### Task brief
Give back every line of the listing below unchanged, with the pictures left out.

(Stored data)

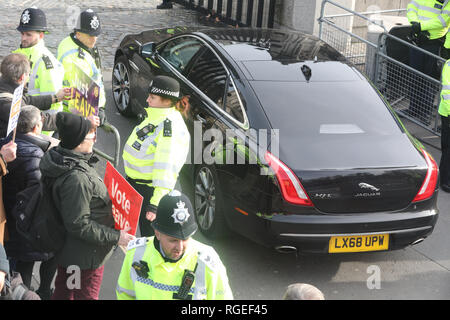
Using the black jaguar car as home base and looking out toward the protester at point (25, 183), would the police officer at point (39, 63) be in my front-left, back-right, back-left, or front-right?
front-right

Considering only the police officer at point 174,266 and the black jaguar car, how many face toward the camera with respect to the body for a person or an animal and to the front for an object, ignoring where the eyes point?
1

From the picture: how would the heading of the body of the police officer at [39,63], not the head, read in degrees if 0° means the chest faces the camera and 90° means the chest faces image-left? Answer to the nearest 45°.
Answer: approximately 45°

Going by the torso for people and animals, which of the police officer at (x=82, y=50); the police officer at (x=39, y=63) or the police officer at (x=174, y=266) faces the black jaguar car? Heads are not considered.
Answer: the police officer at (x=82, y=50)

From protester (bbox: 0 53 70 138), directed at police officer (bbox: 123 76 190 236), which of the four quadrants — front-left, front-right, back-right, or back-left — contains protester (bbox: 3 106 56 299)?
front-right

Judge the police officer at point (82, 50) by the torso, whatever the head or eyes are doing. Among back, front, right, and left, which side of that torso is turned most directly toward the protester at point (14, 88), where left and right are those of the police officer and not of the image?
right

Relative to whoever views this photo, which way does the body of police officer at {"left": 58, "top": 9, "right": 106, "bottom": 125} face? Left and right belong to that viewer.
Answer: facing the viewer and to the right of the viewer

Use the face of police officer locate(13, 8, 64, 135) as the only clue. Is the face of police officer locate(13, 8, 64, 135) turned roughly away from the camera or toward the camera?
toward the camera

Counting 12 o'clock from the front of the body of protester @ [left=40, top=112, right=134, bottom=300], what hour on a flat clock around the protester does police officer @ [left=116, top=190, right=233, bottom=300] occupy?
The police officer is roughly at 2 o'clock from the protester.

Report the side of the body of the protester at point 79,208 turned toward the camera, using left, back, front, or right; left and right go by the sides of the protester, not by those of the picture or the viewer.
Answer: right

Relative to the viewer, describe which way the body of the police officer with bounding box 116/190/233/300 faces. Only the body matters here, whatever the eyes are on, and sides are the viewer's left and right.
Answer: facing the viewer

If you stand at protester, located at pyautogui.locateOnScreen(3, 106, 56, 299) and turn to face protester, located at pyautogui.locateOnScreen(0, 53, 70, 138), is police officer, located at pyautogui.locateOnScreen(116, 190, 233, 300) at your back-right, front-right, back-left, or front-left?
back-right
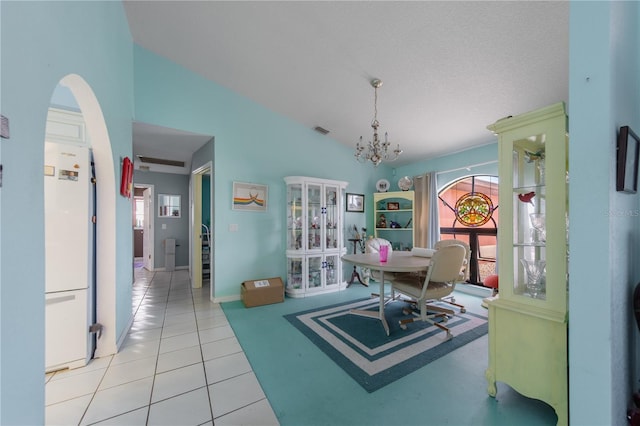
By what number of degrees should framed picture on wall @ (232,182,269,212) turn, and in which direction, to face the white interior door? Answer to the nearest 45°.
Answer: approximately 135° to its right

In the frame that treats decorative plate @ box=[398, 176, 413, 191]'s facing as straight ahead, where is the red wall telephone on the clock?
The red wall telephone is roughly at 1 o'clock from the decorative plate.

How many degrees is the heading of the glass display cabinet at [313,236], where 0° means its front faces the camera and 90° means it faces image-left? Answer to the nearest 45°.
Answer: approximately 315°

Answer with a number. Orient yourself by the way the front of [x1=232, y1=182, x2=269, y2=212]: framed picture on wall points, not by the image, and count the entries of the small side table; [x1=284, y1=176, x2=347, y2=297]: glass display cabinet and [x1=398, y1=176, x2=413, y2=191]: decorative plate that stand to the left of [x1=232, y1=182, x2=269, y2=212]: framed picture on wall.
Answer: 3

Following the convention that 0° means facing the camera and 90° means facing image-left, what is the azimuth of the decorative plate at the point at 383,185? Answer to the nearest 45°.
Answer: approximately 0°

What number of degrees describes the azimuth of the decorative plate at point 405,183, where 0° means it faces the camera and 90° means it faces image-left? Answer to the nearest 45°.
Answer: approximately 0°
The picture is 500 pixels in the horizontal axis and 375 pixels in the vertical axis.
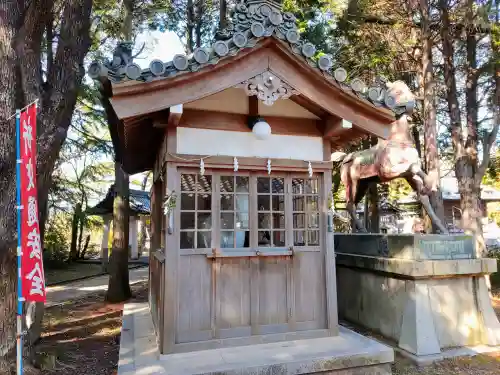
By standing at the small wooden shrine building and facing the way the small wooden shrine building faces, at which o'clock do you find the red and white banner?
The red and white banner is roughly at 2 o'clock from the small wooden shrine building.

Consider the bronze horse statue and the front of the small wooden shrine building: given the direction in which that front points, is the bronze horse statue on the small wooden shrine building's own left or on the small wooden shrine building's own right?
on the small wooden shrine building's own left

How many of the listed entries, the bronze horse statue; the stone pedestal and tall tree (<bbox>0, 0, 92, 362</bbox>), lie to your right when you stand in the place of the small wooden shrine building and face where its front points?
1

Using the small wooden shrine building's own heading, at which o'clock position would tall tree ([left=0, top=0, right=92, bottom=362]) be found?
The tall tree is roughly at 3 o'clock from the small wooden shrine building.

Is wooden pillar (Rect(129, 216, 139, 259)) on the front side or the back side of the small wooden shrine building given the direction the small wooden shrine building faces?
on the back side

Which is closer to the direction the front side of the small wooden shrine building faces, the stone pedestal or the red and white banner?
the red and white banner

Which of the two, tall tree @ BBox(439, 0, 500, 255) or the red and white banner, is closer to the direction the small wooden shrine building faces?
the red and white banner

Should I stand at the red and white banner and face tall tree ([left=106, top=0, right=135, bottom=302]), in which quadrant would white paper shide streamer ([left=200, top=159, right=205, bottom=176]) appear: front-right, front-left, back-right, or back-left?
front-right

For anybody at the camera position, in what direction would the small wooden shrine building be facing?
facing the viewer

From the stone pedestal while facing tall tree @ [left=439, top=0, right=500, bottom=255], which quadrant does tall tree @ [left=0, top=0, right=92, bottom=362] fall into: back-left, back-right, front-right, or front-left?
back-left
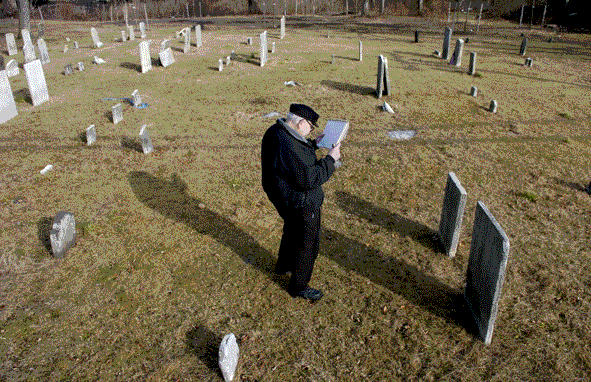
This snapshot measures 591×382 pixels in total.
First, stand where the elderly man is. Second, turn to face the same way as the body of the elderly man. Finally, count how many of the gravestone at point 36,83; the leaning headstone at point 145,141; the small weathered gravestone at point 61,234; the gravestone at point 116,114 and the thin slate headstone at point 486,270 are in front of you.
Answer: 1

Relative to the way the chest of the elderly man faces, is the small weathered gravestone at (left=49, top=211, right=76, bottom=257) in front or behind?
behind

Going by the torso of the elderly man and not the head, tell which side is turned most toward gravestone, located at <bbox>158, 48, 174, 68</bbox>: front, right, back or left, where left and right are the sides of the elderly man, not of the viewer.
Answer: left

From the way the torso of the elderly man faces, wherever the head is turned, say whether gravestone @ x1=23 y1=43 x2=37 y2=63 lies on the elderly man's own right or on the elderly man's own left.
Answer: on the elderly man's own left

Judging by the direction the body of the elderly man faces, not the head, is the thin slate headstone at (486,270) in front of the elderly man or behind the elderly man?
in front

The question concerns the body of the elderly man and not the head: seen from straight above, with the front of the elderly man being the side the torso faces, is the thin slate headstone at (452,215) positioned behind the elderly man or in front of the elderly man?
in front

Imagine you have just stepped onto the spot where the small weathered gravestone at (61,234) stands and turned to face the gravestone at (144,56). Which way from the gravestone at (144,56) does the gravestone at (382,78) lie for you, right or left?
right

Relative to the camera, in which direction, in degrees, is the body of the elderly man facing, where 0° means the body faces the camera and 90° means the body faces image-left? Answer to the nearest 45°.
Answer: approximately 270°

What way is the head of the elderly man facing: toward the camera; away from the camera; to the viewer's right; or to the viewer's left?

### Task answer
Using the black jaguar car as home base and looking out toward the protester at point (25, 183), would the police officer at point (39, 63) be in my front-left, back-right, back-left, or front-right?
front-right

Considering only the police officer at point 174,266 and the black jaguar car, how many face toward the camera with respect to the body for a person or an animal and to the front for an object, ignoring where the eyes point?
1

From the picture: how would the heading of the body of the police officer at [39,63], not the head, read in degrees if 0° means the chest faces the camera and 90° means the chest faces image-left? Answer to the nearest 45°.
Answer: approximately 45°

Going by the torso for people and animals, which of the police officer at (x=82, y=50); the police officer at (x=39, y=63) or the police officer at (x=174, y=266) faces the black jaguar car? Heads are not considered.
Answer: the police officer at (x=82, y=50)

From protester (bbox: 0 53 70 138), directed at police officer (bbox: 123 76 190 236), which of the four quadrants — front-left, front-right, back-right, or back-left — contains protester (bbox: 3 106 56 299)?
front-right

Judge the police officer at point (82, 50) by the torso, whatever the head or eyes are doing. Among back, front, right, and left, which side of that torso is turned most directly toward the protester at point (14, 88), where left and right are those of the police officer and not of the image?
right

Relative to whoever views this photo, which way does the body of police officer at {"left": 58, "top": 9, "right": 106, "bottom": 125} face? Left and right belong to that viewer.
Answer: facing the viewer and to the right of the viewer

Use the face of police officer locate(13, 8, 64, 135) as the only clue. Is the face of police officer locate(13, 8, 64, 135) turned roughly away from the camera or toward the camera?
toward the camera

Counting 12 o'clock from the front of the body of protester @ [left=40, top=112, right=134, bottom=300], what hour on a flat clock around the protester does police officer @ [left=116, top=190, right=233, bottom=300] occupy?
The police officer is roughly at 2 o'clock from the protester.

Report the side of the body of the protester at point 79,208 turned toward the camera, using left, back, front, or right; left and right go by the sides of the protester, not by those of the picture or the viewer.
Answer: right

Relative to the viewer, describe which way the body of the police officer with bounding box 116/190/233/300 faces. Only the body matters here, whatever the eyes are on, and sides are the viewer's left and right.
Answer: facing the viewer

If you stand at protester, located at pyautogui.locateOnScreen(3, 106, 56, 299) and turn to face protester, located at pyautogui.locateOnScreen(0, 53, 70, 138), is police officer, located at pyautogui.locateOnScreen(116, 190, 233, 300) at your back-right, front-right, back-left, or front-left?
back-right
By what number of degrees should framed picture on wall @ (232,182,269,212) turn, and in which direction, to face the white interior door? Answer to the nearest 45°.
Answer: approximately 135° to its right

In the frame that treats decorative plate @ box=[398, 176, 413, 191]'s facing as straight ahead, where is the red wall telephone on the clock?
The red wall telephone is roughly at 1 o'clock from the decorative plate.

How many degrees is the heading of the glass display cabinet at [313,236], where 0° means its front faces the camera and 90° means it faces image-left? Answer to the nearest 45°.
Answer: approximately 315°

Answer with a number. Orient yourself by the way the front of [x1=232, y1=182, x2=269, y2=212]: framed picture on wall points, not by the image, and count the entries of the small side table; [x1=284, y1=176, x2=347, y2=297]: glass display cabinet and [x1=398, y1=176, x2=413, y2=191]: decorative plate that stand to the left of [x1=232, y1=182, x2=269, y2=212]: framed picture on wall.
Answer: 3

Following the convention that 0° means facing the camera and 90° means facing image-left, what is the azimuth of the decorative plate at the point at 383,185? Answer to the nearest 45°.
Answer: approximately 0°

What number of degrees describes the azimuth of the decorative plate at point 405,183, where 0° means it faces the camera and 90° means it faces image-left? Answer to the nearest 45°.
Answer: approximately 0°
The picture is 500 pixels in the horizontal axis and 375 pixels in the vertical axis.
By standing at the small wooden shrine building and facing the way the small wooden shrine building faces, at which o'clock do you find the red and white banner?
The red and white banner is roughly at 2 o'clock from the small wooden shrine building.

Consider the bronze horse statue and the front of the small wooden shrine building: given the direction in which that front points, is the bronze horse statue on the small wooden shrine building's own left or on the small wooden shrine building's own right?
on the small wooden shrine building's own left

How many of the listed entries, the bronze horse statue; the stone pedestal and tall tree (<bbox>0, 0, 92, 362</bbox>), lie to your right when you stand in the place of the small wooden shrine building and face where its front points?
1

Using the small wooden shrine building's own heading, at which o'clock position would tall tree ([left=0, top=0, right=92, bottom=362]) be found?
The tall tree is roughly at 3 o'clock from the small wooden shrine building.

Is wooden pillar (Rect(129, 216, 139, 259)) on the front side or the back side of the small wooden shrine building given the direction the small wooden shrine building faces?
on the back side

Which is closer to the direction the front side of the small wooden shrine building faces, the stone pedestal or the red and white banner?
the red and white banner

Which of the two, tall tree @ BBox(439, 0, 500, 255) or the red and white banner, is closer to the direction the small wooden shrine building faces?
the red and white banner

Should I stand at the red and white banner and face tall tree ([left=106, top=0, right=135, bottom=302]), in which quadrant would white paper shide streamer ([left=200, top=159, right=205, bottom=176]) appear: front-right, front-left, back-right, or back-left?
front-right

For anybody at the camera position, in what direction would the small wooden shrine building be facing?
facing the viewer

From the stone pedestal while facing tall tree @ [left=439, top=0, right=500, bottom=255], which quadrant does tall tree @ [left=0, top=0, right=92, bottom=362] fall into: back-left, back-right, front-right, or front-left?
back-left
This snapshot measures 591×382 pixels in total.
First, stand where the elderly man is. Second, turn to face the same way as the body of the elderly man. Finally, count how many of the gravestone at point 36,83; the leaning headstone at point 145,141; the small weathered gravestone at point 61,234; the gravestone at point 116,114 and the thin slate headstone at point 486,270 are in front of you.
Answer: 1

Relative to the way the chest of the elderly man faces, is the small weathered gravestone at (left=49, top=211, right=76, bottom=257) in front or behind?
behind

Going by the torso of the elderly man and not the head, tell which side is turned most toward gravestone, located at <bbox>158, 48, 174, 68</bbox>: front, right, back or left, where left and right are the sides of the elderly man, not of the viewer.
Answer: left

From the way the torso of the elderly man faces, wherever the head is turned, say whether gravestone @ x1=23 y1=43 x2=37 y2=63 lies on the elderly man's own right or on the elderly man's own left.
Answer: on the elderly man's own left

Judging by the direction the body of the elderly man faces, not the head, is the thin slate headstone at (486,270) in front of the elderly man or behind the elderly man?
in front

The question concerns the body of the elderly man and not the head: seen from straight above, with the front of the elderly man being the side the torso faces, is the thin slate headstone at (452,215) positioned behind the elderly man or in front of the elderly man?
in front

Imagine you have just stepped onto the spot where the small weathered gravestone at (61,234) stands and turned to face the gravestone at (144,56). Which way from the gravestone at (144,56) does the gravestone at (382,78) lie for you, right or left?
right

Relative to the camera, in which direction, in degrees, is the body of the elderly man facing, where 0° means the body faces the camera and 90° means the body faces image-left? Answer to the nearest 45°.
Answer: approximately 270°

What way is the head of the elderly man facing: toward the camera; away from the camera; to the viewer's right; or to the viewer's left?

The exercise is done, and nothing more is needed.